BTW: I actually WAS destroying the array improperly up until about 5 min ago
when I noticed the missing brackets.

 

[Alf P. Steinbach]

I have the following:

int *array = new int[5];


and I destroy it with:

delete [ ] array;


So my questions is, what happens when you destory the array like this:

delete array;

For an array of basic type this will "work" with most compilers. But
formally it's undefined, and so you have no reason to complain if all
or nothing of the memory is reclaimed, or if operator delete decides
to send a truthful e-mail to W. Whatever.

In practice, delete[] does this in addition to what delete does: it
calls destructors of all objects in the array, for an array of objects.

Furthermore, I understand that References are like a pointer, but are
somewhat safer (and less flexable). So what is a "weak" reference?

That is not C++ terminology but general terminology. A "weak" reference
or pointer to an object O is a reference or pointer that doesn't keep O
alive. Various schemes such as reference counting are used to keep
objects alive. With ref-counting an object self-destroys when its ref-
count goes down to zero, and in that case a "weak" reference is a pointer
to O where O's ref-count hasn't been incremented to reflect that this
pointer exists, which can be useful for example to receive events from O.

 

[Karl Heinz Buchegger]

For an array of basic type this will "work" with most compilers.

It 'appears' as if it would work.

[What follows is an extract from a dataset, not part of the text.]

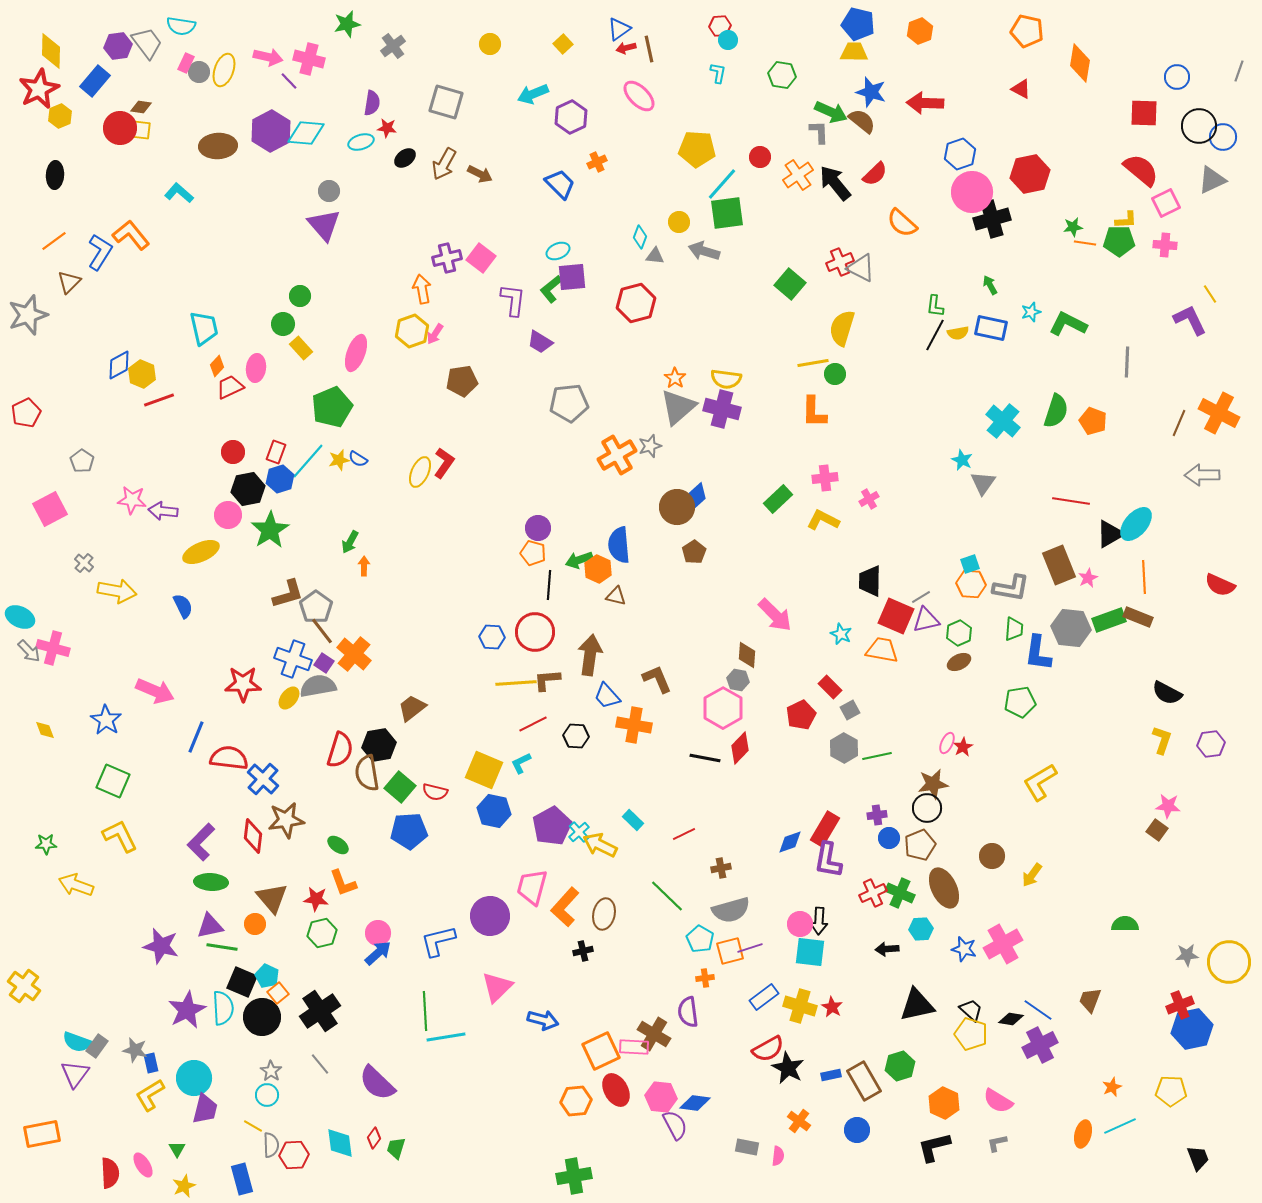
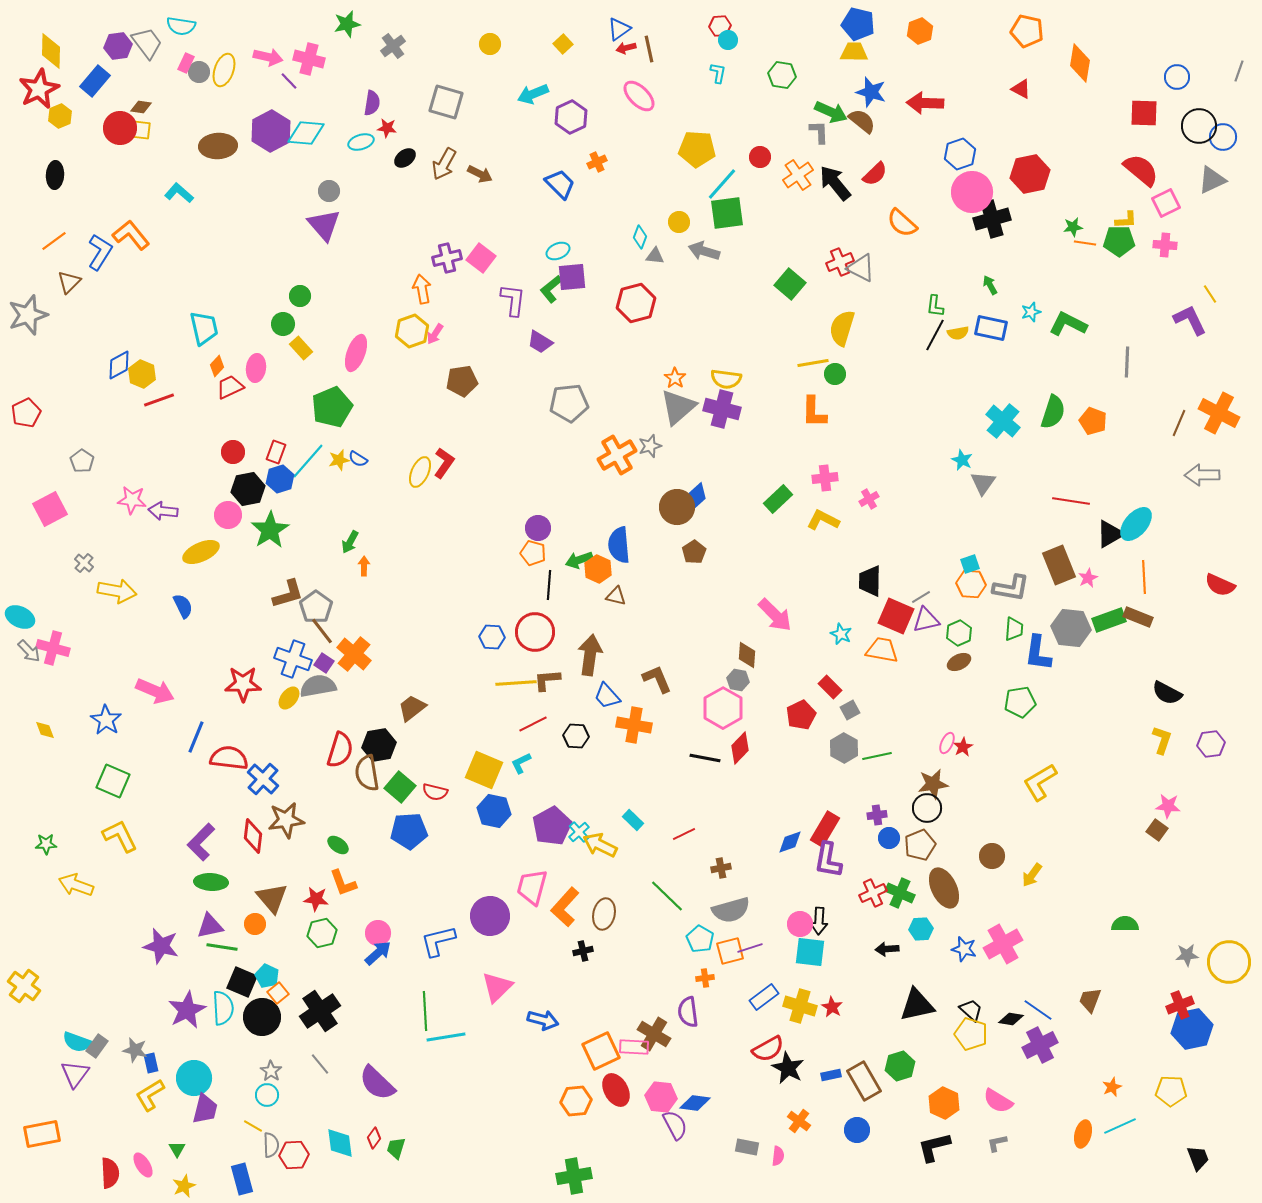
green semicircle at (1056, 411): moved 3 px left, 1 px down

But think of the following:
Somewhere there has to be stored the information how large that array
has been allocated. If someone faulty does:

int* i = new int [ some_num ];
delete i;

this additional information is never freed. And depending on how this
additional information is allocated exactly (some systems store the
array size in a few bytes before the actual array) the whole array is
never freed.

 

[Alf P. Steinbach]

Out of context quote; continuation was


But formally it's undefined, and so you have no reason to
complain if all or nothing of the memory is reclaimed, or if
operator delete decides to send a truthful e-mail to W. Whatever.

It 'appears' as if it would work. But think of the following:
Somewhere there has to be stored the information how large that array
has been allocated. If someone faulty does:

int* i = new int [ some_num ];
delete i;

this additional information is never freed.

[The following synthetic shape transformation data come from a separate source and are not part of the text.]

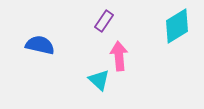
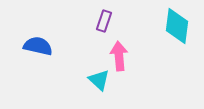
purple rectangle: rotated 15 degrees counterclockwise
cyan diamond: rotated 51 degrees counterclockwise
blue semicircle: moved 2 px left, 1 px down
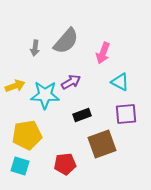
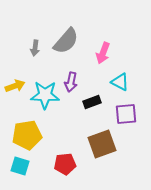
purple arrow: rotated 132 degrees clockwise
black rectangle: moved 10 px right, 13 px up
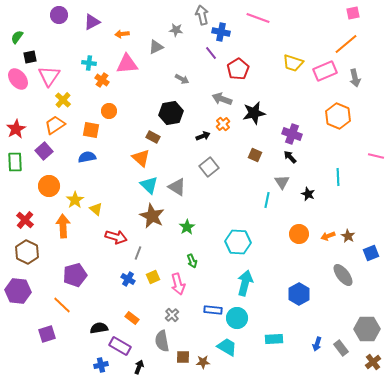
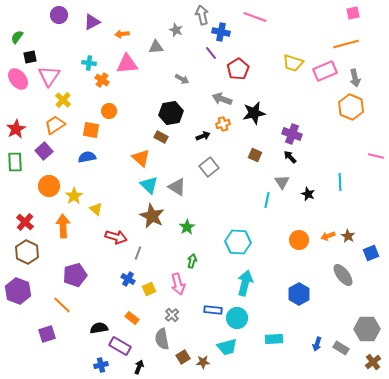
pink line at (258, 18): moved 3 px left, 1 px up
gray star at (176, 30): rotated 16 degrees clockwise
orange line at (346, 44): rotated 25 degrees clockwise
gray triangle at (156, 47): rotated 21 degrees clockwise
orange hexagon at (338, 116): moved 13 px right, 9 px up
orange cross at (223, 124): rotated 24 degrees clockwise
brown rectangle at (153, 137): moved 8 px right
cyan line at (338, 177): moved 2 px right, 5 px down
yellow star at (75, 200): moved 1 px left, 4 px up
red cross at (25, 220): moved 2 px down
orange circle at (299, 234): moved 6 px down
green arrow at (192, 261): rotated 144 degrees counterclockwise
yellow square at (153, 277): moved 4 px left, 12 px down
purple hexagon at (18, 291): rotated 15 degrees clockwise
gray semicircle at (162, 341): moved 2 px up
cyan trapezoid at (227, 347): rotated 135 degrees clockwise
gray rectangle at (341, 348): rotated 21 degrees counterclockwise
brown square at (183, 357): rotated 32 degrees counterclockwise
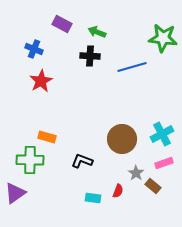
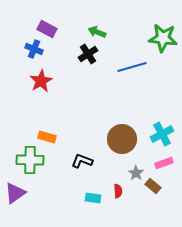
purple rectangle: moved 15 px left, 5 px down
black cross: moved 2 px left, 2 px up; rotated 36 degrees counterclockwise
red semicircle: rotated 24 degrees counterclockwise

That is incorrect. It _may_ never be freed, depending on the memory
management, the compiler and perhaps more things. But that would be
a most unusual C++ implementation (and to be very clear, that does
not mean that it is formally well-defined or acceptable code). The
reason it would be most unusual is that 'int' is a built-in type, and
so there is no reason for additional C++ level information. All that's
needed is the memory manager's own block size.

And depending on how this additional information is allocated exactly
(some systems store the array size in a few bytes before the actual
array) the whole array is never freed.

That again would be most unusual; I don't believe there is any C++
compiler where that is the case, but it could in principle exist.

 

[Jeremy Cowles]

Thanks all.

Out of context quote; continuation was


But formally it's undefined, and so you have no reason to
complain if all or nothing of the memory is reclaimed, or if
operator delete decides to send a truthful e-mail to W. Whatever.

It 'appears' as if it would work. But think of the following:
Somewhere there has to be stored the information how large that array
has been allocated. If someone faulty does:

int* i = new int [ some_num ];
delete i;

this additional information is never freed.

That is incorrect. It _may_ never be freed, depending on the memory
management, the compiler and perhaps more things. But that would be
a most unusual C++ implementation (and to be very clear, that does
not mean that it is formally well-defined or acceptable code). The
reason it would be most unusual is that 'int' is a built-in type, and
so there is no reason for additional C++ level information. All that's
needed is the memory manager's own block size.

And depending on how this additional information is allocated exactly
(some systems store the array size in a few bytes before the actual
array) the whole array is never freed.

That again would be most unusual; I don't believe there is any C++
compiler where that is the case, but it could in principle exist.